Wild geese test positive for "highly pathogenic" bird flu - petsitterbank

Wild geese test positive for “highly pathogenic” bird flu

The Colorado Department of Agriculture and Colorado Parks and Wildlife (CPW) have confirmed the presence of the deadly and highly pathogenic avian influenza (HPAI) in wild geese in Sedgwick County.

“HPAI is a highly contagious and fatal foreign animal disease in domestic poultry. Wild birds serve as a reservoir for influenza viruses and can spread these viruses to poultry. Certain strains of avian influenza are also zoonotic,” the Colorado Department of Agriculture said.

Six deceased ross and snow geese were collected at Jumbo Reservoir by CPW officers on March 17. The United States Department of Agriculture’s National Veterinary Services Laboratory later confirmed the presence of the disease in the geese.

The department wants to remind flock owners to increase biosecurity, in order to protect their birds.

“Flock owners should review their biosecurity plans and implement practices such as limiting introduction of new birds into their flocks and limiting exposure of their birds to wild birds and other poultry flocks. People, equipment, vehicles, and other fomites can also serve as a mechanism for transmission of disease and need to be addressed in biosecurity plans,” said Colorado State Veterinarian Dr.

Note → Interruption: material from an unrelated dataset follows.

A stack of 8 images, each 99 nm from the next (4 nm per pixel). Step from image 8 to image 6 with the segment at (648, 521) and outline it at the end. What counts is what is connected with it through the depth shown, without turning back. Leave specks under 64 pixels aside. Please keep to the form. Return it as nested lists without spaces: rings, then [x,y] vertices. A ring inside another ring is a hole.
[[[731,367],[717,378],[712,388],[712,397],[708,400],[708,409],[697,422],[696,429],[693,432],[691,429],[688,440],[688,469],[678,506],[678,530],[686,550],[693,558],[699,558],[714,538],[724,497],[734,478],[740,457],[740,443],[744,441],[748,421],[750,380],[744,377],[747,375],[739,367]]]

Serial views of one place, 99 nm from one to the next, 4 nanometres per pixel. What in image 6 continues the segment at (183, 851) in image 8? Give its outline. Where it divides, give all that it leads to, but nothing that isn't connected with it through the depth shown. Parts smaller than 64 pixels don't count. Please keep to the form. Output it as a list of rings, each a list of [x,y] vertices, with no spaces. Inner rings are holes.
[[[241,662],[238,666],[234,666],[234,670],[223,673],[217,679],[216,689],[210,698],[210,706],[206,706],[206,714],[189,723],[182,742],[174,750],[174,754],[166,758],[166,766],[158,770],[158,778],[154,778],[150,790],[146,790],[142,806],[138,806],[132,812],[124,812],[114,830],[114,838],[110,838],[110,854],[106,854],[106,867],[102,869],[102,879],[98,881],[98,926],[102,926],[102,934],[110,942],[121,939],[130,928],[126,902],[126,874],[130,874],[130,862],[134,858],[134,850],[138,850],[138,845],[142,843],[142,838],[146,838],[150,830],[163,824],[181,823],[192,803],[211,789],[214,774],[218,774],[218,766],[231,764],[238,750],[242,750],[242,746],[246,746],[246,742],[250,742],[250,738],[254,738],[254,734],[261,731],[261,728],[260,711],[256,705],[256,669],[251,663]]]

Maggie Baldwin in a press release from the Colorado Department of Agriculture.

The Denver Zoo made a statement on Friday, regarding their own plans to protect their avian species.

“Due to the risk this poses to the birds under our care at the Zoo, we are immediately moving our birds into safe indoor areas, and making other changes to our programming and experiences to ensure the animals’ health and safety for at least 28 days . Species that will not be in their outdoor habitats and viewable to our guests during this period include African penguins, Humboldt penguins, lorikeets, cassowaries, cinerous vultures, bald eagles, Andean condors, sarus cranes, ground hornbills and others,” the zoo said .

If you believe that your flock is experiencing an HPAI outbreak, contact immediately the State Veterinarian’s office at 303-869-9130.